• _GIVEN PASSAGE_:

Energy · legal & regulatory drafting

A tier-1 Australian energy retailer.

Documents that used to take days now ship in under an hour. The in-house legal and regulatory team reviews and revises instead of retyping.

Mia is our AI employee. Email her — she’ll book your 15-minute call. That’s the demo.

Energy · legal & regulatory drafting

A tier-1 Australian energy retailer.

Documents that used to take days now ship in under an hour. The in-house legal and regulatory team reviews and revises instead of retyping.

Cycle time

Days → under 1 hour

Per first draft, end to end

Reviewer time

~6 hours → under 1 hour

A 5–8× speed-up per document

Draft acceptance

75–85%

Accepted with minor edits only

Throughput

~2× per lawyer

Without adding headcount

The open loop

The in-house legal and regulatory team was typing what was already in the system. Each retail contract endorsement, each Internal Dispute Resolution response, each regulatory filing to the AER was assembled by hand from a precedent library that already held the right language. A lawyer or paralegal would find the closest matching precedent, drop it into the template, adjust for the specific matter, walk it across for review.

The work itself wasn’t hard. It was repetitive in a way that punished the people best at it — every senior lawyer’s day swallowed by first-draft assembly that wasn’t where their judgement actually mattered. Documents that needed to ship the same day didn’t. The backlog was visible in the matter-management system every Friday afternoon.

• _OBJECTIVE_:
Answer these from the energy retailer case study:
(a) What range does it give for draft acceptance?
(b) What was reviewer time per document before, and what is it now?
(c) In which system was the backlog visible every Friday afternoon?

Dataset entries
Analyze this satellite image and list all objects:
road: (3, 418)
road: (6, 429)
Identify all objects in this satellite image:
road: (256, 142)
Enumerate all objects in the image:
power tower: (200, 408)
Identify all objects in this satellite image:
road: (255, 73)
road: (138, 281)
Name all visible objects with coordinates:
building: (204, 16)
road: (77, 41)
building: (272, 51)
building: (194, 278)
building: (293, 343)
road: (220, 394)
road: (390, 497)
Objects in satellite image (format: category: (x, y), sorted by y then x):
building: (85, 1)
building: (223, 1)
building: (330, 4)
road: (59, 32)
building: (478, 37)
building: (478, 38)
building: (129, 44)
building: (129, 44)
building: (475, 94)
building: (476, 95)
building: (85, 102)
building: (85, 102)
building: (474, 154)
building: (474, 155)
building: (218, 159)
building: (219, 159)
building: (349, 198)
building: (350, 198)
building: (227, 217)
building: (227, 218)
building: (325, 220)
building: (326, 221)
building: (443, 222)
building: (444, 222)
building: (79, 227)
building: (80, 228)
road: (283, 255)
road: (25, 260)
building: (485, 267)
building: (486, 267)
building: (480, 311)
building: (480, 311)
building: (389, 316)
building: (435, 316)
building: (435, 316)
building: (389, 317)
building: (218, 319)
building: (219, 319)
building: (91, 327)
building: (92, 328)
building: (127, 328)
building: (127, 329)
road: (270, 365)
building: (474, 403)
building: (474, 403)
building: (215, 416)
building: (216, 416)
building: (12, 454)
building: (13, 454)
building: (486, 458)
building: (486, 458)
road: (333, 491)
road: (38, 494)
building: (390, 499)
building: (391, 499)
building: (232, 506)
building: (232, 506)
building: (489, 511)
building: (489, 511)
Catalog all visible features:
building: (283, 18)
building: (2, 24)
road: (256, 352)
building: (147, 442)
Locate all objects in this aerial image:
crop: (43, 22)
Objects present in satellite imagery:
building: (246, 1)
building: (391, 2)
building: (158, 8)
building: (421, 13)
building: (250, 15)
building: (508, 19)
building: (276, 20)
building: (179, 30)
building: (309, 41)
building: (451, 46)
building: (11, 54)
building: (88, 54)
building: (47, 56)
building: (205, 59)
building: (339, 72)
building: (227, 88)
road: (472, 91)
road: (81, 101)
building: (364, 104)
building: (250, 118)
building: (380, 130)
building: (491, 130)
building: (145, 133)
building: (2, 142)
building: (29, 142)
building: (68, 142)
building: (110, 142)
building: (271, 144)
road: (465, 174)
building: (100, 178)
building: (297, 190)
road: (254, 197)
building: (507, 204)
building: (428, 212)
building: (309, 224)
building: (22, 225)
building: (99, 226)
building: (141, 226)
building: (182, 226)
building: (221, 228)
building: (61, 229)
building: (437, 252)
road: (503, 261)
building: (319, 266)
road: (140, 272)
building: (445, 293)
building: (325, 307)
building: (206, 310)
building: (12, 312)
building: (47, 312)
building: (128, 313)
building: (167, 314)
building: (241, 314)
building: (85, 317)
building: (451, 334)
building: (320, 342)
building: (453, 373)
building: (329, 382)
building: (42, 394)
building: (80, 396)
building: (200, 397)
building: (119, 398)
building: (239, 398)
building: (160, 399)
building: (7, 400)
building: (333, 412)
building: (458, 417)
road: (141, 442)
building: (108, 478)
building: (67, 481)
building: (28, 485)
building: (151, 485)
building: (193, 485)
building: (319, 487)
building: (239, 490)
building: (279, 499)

• _ANSWER TO THIS PROBLEM_:
(a) 75–85%, accepted with minor edits only.
(b) About 6 hours before, under 1 hour now.
(c) The matter-management system.